Dean Ray Jayawardhana
Saylan’s passage came right after the one read by Ray Jayawardhana, the Harold Tanner Dean of Arts & Sciences. Jayawardhana launched the new series “Arts Unplugged” to highlight the centrality of the liberal arts and sciences in the broader public sphere.
“This series showcases the extraordinary creative and scholarly work of our faculty and students,” he said. “Having the Odyssey reading as our first event was a telling example of the community coming together for intellectual engagement and inspiration.”
Ella Haselswerdt, a graduate student in the field of classics who helped to organize the event, spent the day in the atrium helping to corral readers and answer questions.
“The rhythms of a normal day in the bustling Temple of Zeus were folded into the dynamics of the performance, showing that this monumental ancient text is not incompatible with modern, quotidien experience— but rather they can interact and elevate one another,” she said.
In between student and faculty readers, many campus and community members took part in the event, including Cornell Police Chief David Honan, Hangar Theatre Artistic Director Michael Barakiva and Lifton.
Readers came from all backgrounds, departments and majors.

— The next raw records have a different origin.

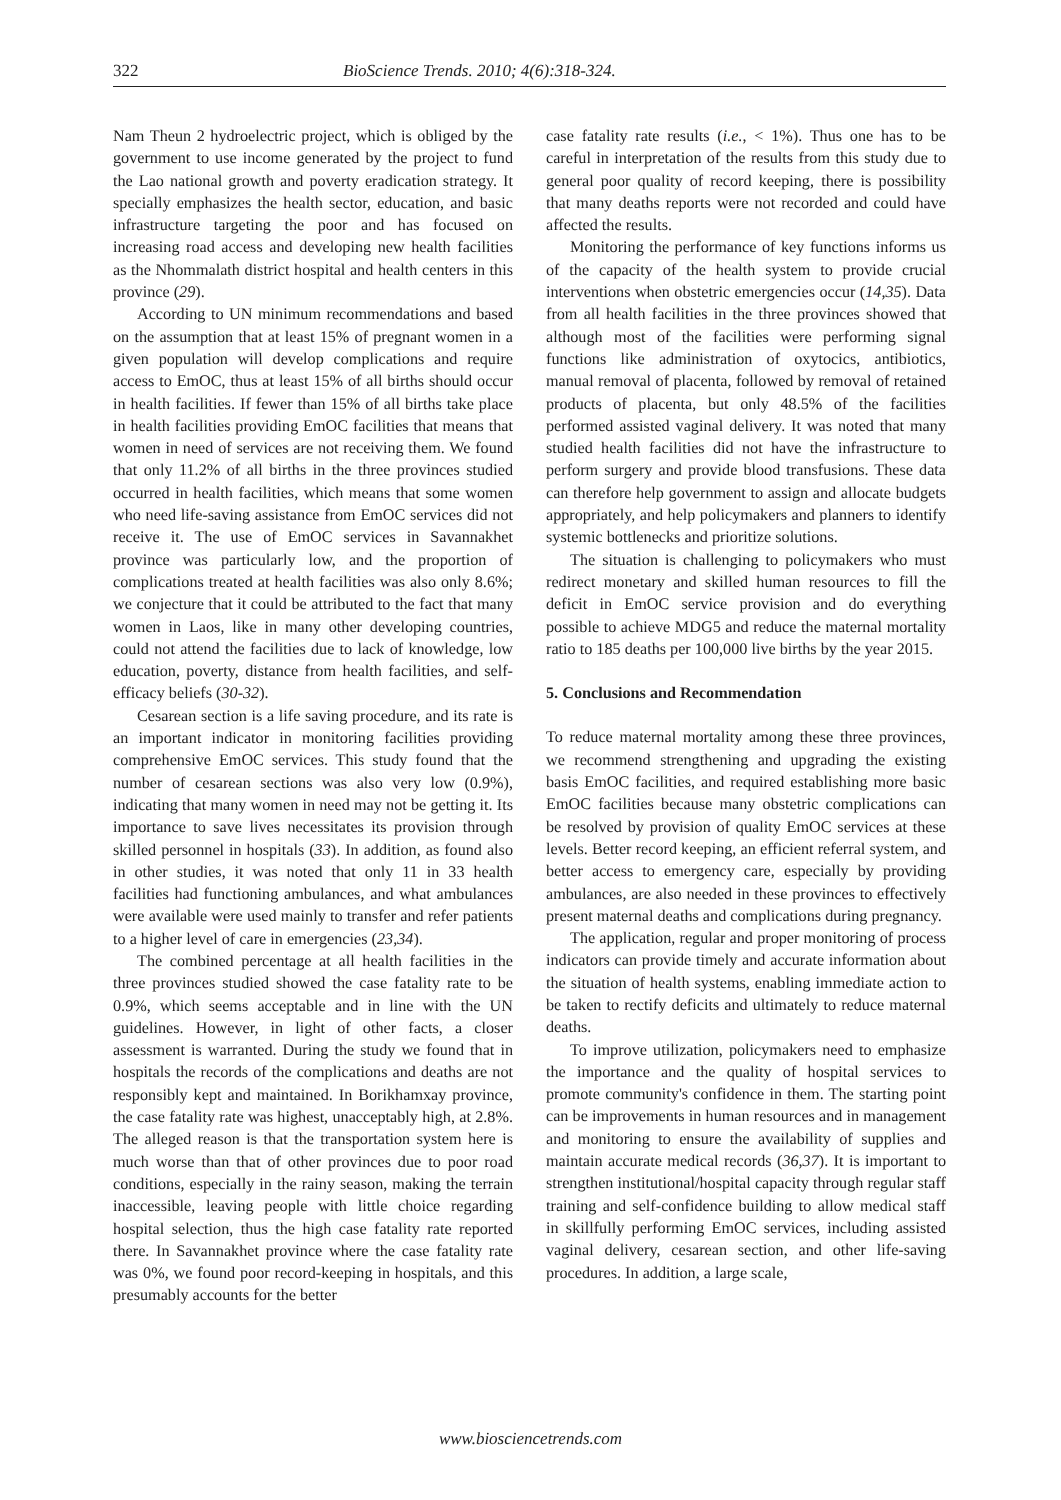322 BioScience Trends. 2010; 4(6):318-324.
Nam Theun 2 hydroelectric project, which is obliged by the government to use income generated by the project to fund the Lao national growth and poverty eradication strategy. It specially emphasizes the health sector, education, and basic infrastructure targeting the poor and has focused on increasing road access and developing new health facilities as the Nhommalath district hospital and health centers in this province (29).
According to UN minimum recommendations and based on the assumption that at least 15% of pregnant women in a given population will develop complications and require access to EmOC, thus at least 15% of all births should occur in health facilities. If fewer than 15% of all births take place in health facilities providing EmOC facilities that means that women in need of services are not receiving them. We found that only 11.2% of all births in the three provinces studied occurred in health facilities, which means that some women who need life-saving assistance from EmOC services did not receive it. The use of EmOC services in Savannakhet province was particularly low, and the proportion of complications treated at health facilities was also only 8.6%; we conjecture that it could be attributed to the fact that many women in Laos, like in many other developing countries, could not attend the facilities due to lack of knowledge, low education, poverty, distance from health facilities, and self-efficacy beliefs (30-32).
Cesarean section is a life saving procedure, and its rate is an important indicator in monitoring facilities providing comprehensive EmOC services. This study found that the number of cesarean sections was also very low (0.9%), indicating that many women in need may not be getting it. Its importance to save lives necessitates its provision through skilled personnel in hospitals (33). In addition, as found also in other studies, it was noted that only 11 in 33 health facilities had functioning ambulances, and what ambulances were available were used mainly to transfer and refer patients to a higher level of care in emergencies (23,34).
The combined percentage at all health facilities in the three provinces studied showed the case fatality rate to be 0.9%, which seems acceptable and in line with the UN guidelines. However, in light of other facts, a closer assessment is warranted. During the study we found that in hospitals the records of the complications and deaths are not responsibly kept and maintained. In Borikhamxay province, the case fatality rate was highest, unacceptably high, at 2.8%. The alleged reason is that the transportation system here is much worse than that of other provinces due to poor road conditions, especially in the rainy season, making the terrain inaccessible, leaving people with little choice regarding hospital selection, thus the high case fatality rate reported there. In Savannakhet province where the case fatality rate was 0%, we found poor record-keeping in hospitals, and this presumably accounts for the better
case fatality rate results (i.e., < 1%). Thus one has to be careful in interpretation of the results from this study due to general poor quality of record keeping, there is possibility that many deaths reports were not recorded and could have affected the results.
Monitoring the performance of key functions informs us of the capacity of the health system to provide crucial interventions when obstetric emergencies occur (14,35). Data from all health facilities in the three provinces showed that although most of the facilities were performing signal functions like administration of oxytocics, antibiotics, manual removal of placenta, followed by removal of retained products of placenta, but only 48.5% of the facilities performed assisted vaginal delivery. It was noted that many studied health facilities did not have the infrastructure to perform surgery and provide blood transfusions. These data can therefore help government to assign and allocate budgets appropriately, and help policymakers and planners to identify systemic bottlenecks and prioritize solutions.
The situation is challenging to policymakers who must redirect monetary and skilled human resources to fill the deficit in EmOC service provision and do everything possible to achieve MDG5 and reduce the maternal mortality ratio to 185 deaths per 100,000 live births by the year 2015.
5. Conclusions and Recommendation
To reduce maternal mortality among these three provinces, we recommend strengthening and upgrading the existing basis EmOC facilities, and required establishing more basic EmOC facilities because many obstetric complications can be resolved by provision of quality EmOC services at these levels. Better record keeping, an efficient referral system, and better access to emergency care, especially by providing ambulances, are also needed in these provinces to effectively present maternal deaths and complications during pregnancy.
The application, regular and proper monitoring of process indicators can provide timely and accurate information about the situation of health systems, enabling immediate action to be taken to rectify deficits and ultimately to reduce maternal deaths.
To improve utilization, policymakers need to emphasize the importance and the quality of hospital services to promote community's confidence in them. The starting point can be improvements in human resources and in management and monitoring to ensure the availability of supplies and maintain accurate medical records (36,37). It is important to strengthen institutional/hospital capacity through regular staff training and self-confidence building to allow medical staff in skillfully performing EmOC services, including assisted vaginal delivery, cesarean section, and other life-saving procedures. In addition, a large scale,
www.biosciencetrends.com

“I was happy to participate in this effort, which highlighted the importance of the humanities and the timeless nature of works of literature and art,” said Provost Michael Kotlikoff, who read from book 8, “Songs of a Poet.” “I also want to thank Athena for establishing a fun event that brought together so many areas of the campus and community.”

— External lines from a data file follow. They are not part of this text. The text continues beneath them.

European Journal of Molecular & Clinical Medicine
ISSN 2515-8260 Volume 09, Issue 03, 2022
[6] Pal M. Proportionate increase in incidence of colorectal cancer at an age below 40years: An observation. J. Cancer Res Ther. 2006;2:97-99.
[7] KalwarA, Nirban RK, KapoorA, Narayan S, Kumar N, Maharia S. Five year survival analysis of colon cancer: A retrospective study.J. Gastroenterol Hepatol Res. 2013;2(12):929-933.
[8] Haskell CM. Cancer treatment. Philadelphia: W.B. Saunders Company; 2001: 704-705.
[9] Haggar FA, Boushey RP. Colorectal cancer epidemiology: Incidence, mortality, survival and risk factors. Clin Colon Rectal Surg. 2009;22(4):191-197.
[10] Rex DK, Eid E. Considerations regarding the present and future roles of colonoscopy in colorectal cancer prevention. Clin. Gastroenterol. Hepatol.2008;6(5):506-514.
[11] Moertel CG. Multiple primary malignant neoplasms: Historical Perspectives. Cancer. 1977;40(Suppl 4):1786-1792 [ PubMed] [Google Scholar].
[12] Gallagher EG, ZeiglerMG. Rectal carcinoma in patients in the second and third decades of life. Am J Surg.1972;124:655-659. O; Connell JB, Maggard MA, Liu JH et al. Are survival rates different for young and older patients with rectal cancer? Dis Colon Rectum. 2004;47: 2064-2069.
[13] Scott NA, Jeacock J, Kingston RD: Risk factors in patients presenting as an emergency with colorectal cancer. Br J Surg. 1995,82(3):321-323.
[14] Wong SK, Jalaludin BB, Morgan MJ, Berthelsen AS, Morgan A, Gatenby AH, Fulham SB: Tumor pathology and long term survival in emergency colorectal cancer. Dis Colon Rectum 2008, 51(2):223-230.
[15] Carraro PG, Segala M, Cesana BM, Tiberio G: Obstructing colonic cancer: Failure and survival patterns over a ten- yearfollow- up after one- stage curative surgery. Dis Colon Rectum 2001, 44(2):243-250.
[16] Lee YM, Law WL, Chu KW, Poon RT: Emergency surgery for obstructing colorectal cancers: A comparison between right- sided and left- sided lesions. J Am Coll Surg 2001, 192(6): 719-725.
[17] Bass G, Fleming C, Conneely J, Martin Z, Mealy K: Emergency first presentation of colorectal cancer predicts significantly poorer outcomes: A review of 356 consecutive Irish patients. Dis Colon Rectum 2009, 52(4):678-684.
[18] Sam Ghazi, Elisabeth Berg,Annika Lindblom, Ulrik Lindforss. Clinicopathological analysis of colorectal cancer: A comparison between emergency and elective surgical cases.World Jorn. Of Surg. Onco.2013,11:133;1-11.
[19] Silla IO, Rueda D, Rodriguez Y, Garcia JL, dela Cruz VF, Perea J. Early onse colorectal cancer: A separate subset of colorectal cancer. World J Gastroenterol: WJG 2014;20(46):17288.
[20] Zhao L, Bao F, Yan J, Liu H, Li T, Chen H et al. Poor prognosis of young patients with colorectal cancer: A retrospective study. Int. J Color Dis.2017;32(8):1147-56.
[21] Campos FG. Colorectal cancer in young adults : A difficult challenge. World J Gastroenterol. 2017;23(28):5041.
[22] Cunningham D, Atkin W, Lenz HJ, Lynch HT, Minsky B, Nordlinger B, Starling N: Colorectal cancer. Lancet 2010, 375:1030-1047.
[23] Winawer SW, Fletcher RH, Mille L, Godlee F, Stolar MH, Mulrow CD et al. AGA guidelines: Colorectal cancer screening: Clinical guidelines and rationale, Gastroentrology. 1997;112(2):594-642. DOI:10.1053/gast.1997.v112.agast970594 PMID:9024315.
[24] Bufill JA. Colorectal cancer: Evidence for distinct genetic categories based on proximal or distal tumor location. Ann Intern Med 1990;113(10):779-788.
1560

David Mimno, assistant professor of information science, read part of Chapter 12, “Difficult Choices,” which includes a run-in with a group of Sirens. During Mimno’s reading, Lewandowski played a series of whale sounds to offer listeners another audio experience of the story. Lewandowski’s work is supported by the Atkinson Center for a Sustainable Future.

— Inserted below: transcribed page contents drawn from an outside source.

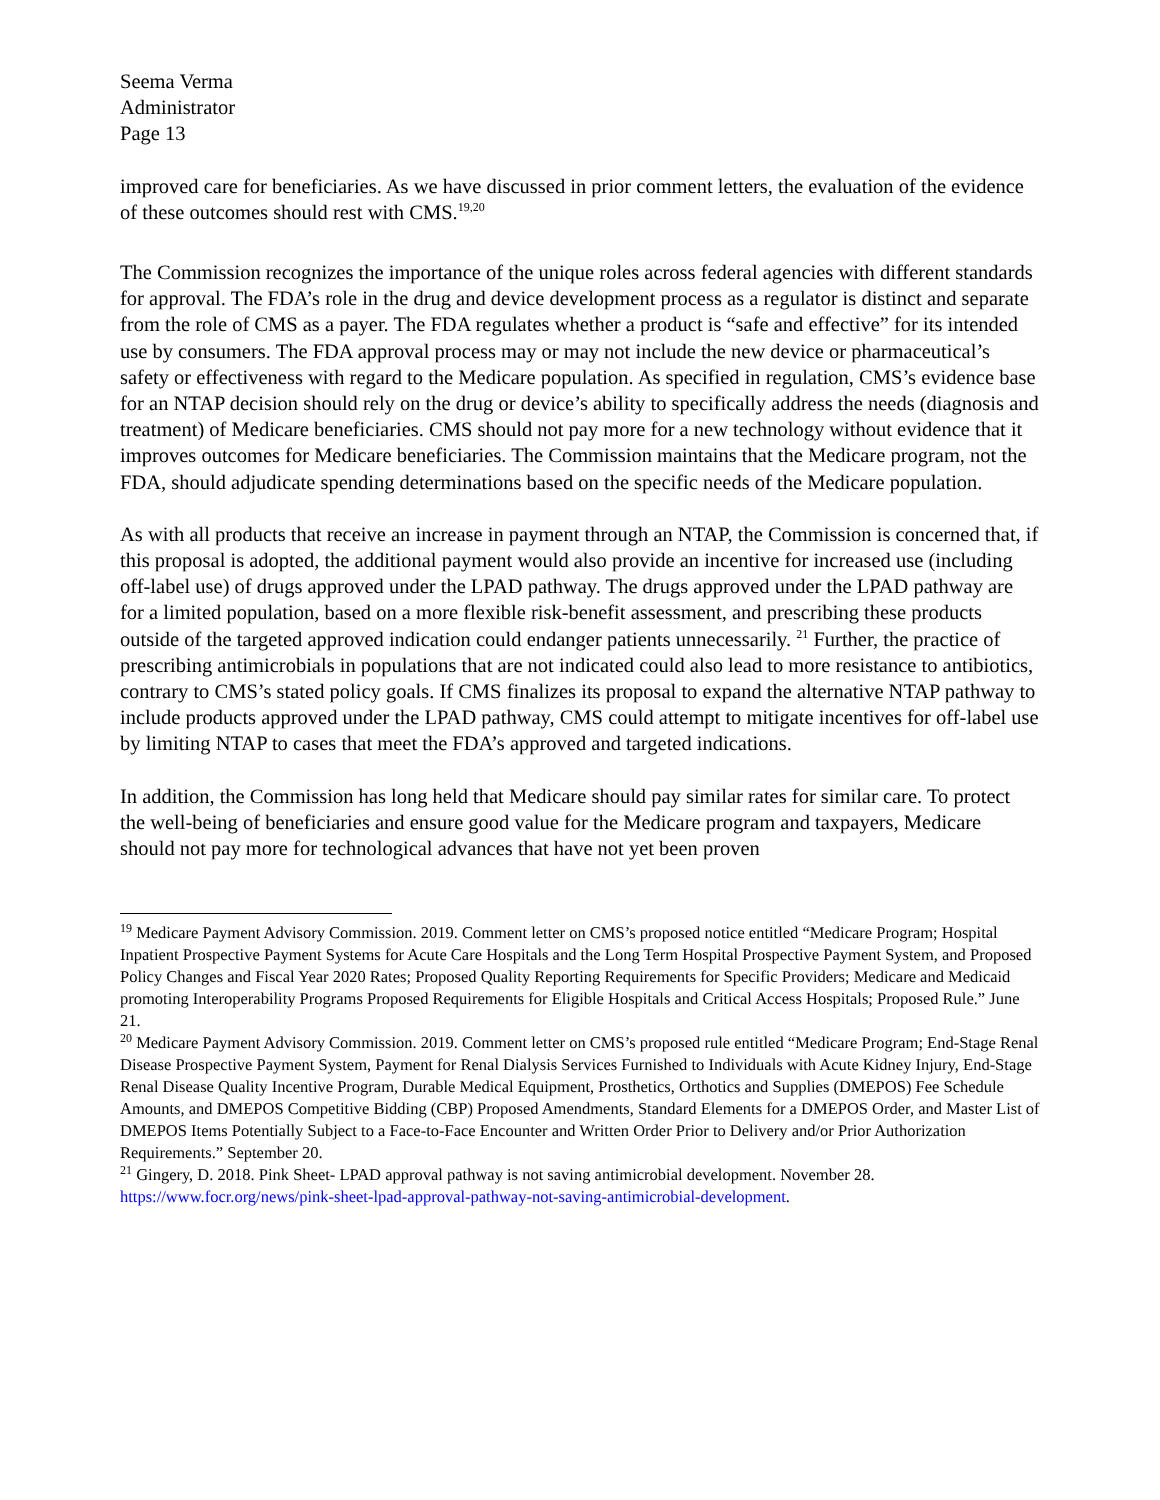Seema Verma
Administrator
Page 13
improved care for beneficiaries. As we have discussed in prior comment letters, the evaluation of the evidence of these outcomes should rest with CMS.<sup>19,20</sup>
The Commission recognizes the importance of the unique roles across federal agencies with different standards for approval. The FDA’s role in the drug and device development process as a regulator is distinct and separate from the role of CMS as a payer. The FDA regulates whether a product is “safe and effective” for its intended use by consumers. The FDA approval process may or may not include the new device or pharmaceutical’s safety or effectiveness with regard to the Medicare population. As specified in regulation, CMS’s evidence base for an NTAP decision should rely on the drug or device’s ability to specifically address the needs (diagnosis and treatment) of Medicare beneficiaries. CMS should not pay more for a new technology without evidence that it improves outcomes for Medicare beneficiaries. The Commission maintains that the Medicare program, not the FDA, should adjudicate spending determinations based on the specific needs of the Medicare population.
As with all products that receive an increase in payment through an NTAP, the Commission is concerned that, if this proposal is adopted, the additional payment would also provide an incentive for increased use (including off-label use) of drugs approved under the LPAD pathway. The drugs approved under the LPAD pathway are for a limited population, based on a more flexible risk-benefit assessment, and prescribing these products outside of the targeted approved indication could endanger patients unnecessarily. <sup>21</sup> Further, the practice of prescribing antimicrobials in populations that are not indicated could also lead to more resistance to antibiotics, contrary to CMS’s stated policy goals. If CMS finalizes its proposal to expand the alternative NTAP pathway to include products approved under the LPAD pathway, CMS could attempt to mitigate incentives for off-label use by limiting NTAP to cases that meet the FDA’s approved and targeted indications.
In addition, the Commission has long held that Medicare should pay similar rates for similar care. To protect the well-being of beneficiaries and ensure good value for the Medicare program and taxpayers, Medicare should not pay more for technological advances that have not yet been proven
<sup>19</sup> Medicare Payment Advisory Commission. 2019. Comment letter on CMS’s proposed notice entitled “Medicare Program; Hospital Inpatient Prospective Payment Systems for Acute Care Hospitals and the Long Term Hospital Prospective Payment System, and Proposed Policy Changes and Fiscal Year 2020 Rates; Proposed Quality Reporting Requirements for Specific Providers; Medicare and Medicaid promoting Interoperability Programs Proposed Requirements for Eligible Hospitals and Critical Access Hospitals; Proposed Rule.” June 21.
<sup>20</sup> Medicare Payment Advisory Commission. 2019. Comment letter on CMS’s proposed rule entitled “Medicare Program; End-Stage Renal Disease Prospective Payment System, Payment for Renal Dialysis Services Furnished to Individuals with Acute Kidney Injury, End-Stage Renal Disease Quality Incentive Program, Durable Medical Equipment, Prosthetics, Orthotics and Supplies (DMEPOS) Fee Schedule Amounts, and DMEPOS Competitive Bidding (CBP) Proposed Amendments, Standard Elements for a DMEPOS Order, and Master List of DMEPOS Items Potentially Subject to a Face-to-Face Encounter and Written Order Prior to Delivery and/or Prior Authorization Requirements.” September 20.
<sup>21</sup> Gingery, D. 2018. Pink Sheet- LPAD approval pathway is not saving antimicrobial development. November 28. https://www.focr.org/news/pink-sheet-lpad-approval-pathway-not-saving-antimicrobial-development.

As an undergrad, Mimno majored in Greek and Latin, as well as computer science.
“Being up there as a reader, you can see whether or not people are engaged and that’s a great perspective on Homer,” Mimno said. “He had to keep it moving; it had to be compelling and interesting.”
Daniel Gallagher, the Ralph and Jeanne Kanders Associate Professor of the Practice in Latin, had a particularly dramatic turn at the podium with his section of Chapter 9, “A Pirate in a Shepherd’s Cave.”
“I thought it was fantastic because so many people were passing through [Klarman Hall] with no idea that this was going on and many of them decided to sit down and listen,” he said. “That’s the whole idea. You might not know what’s going on, but if you stay for 5 or 10 minutes, you can really get caught up in the story.”
Gallagher said he hopes some listeners might be interested enough to read the rest of the story on their own. He was also impressed to see people hanging out in the atrium for much of the day, books in hand, following along. Gallagher even brought his kids – Bernard, 2, and Brigid, 1 – to listen.
“They knew this was something important and different,” he said. “There’s something magical about just sitting there for a while and absorbing what’s going on.”
Kirk said she received many suggestions for similar events.
“I am so thrilled by everyone's energy and enthusiasm surrounding the day, and with their ideas of for more texts to read,” she said. “I hope we can continue to engage with each other, and with literature, in this very special way.”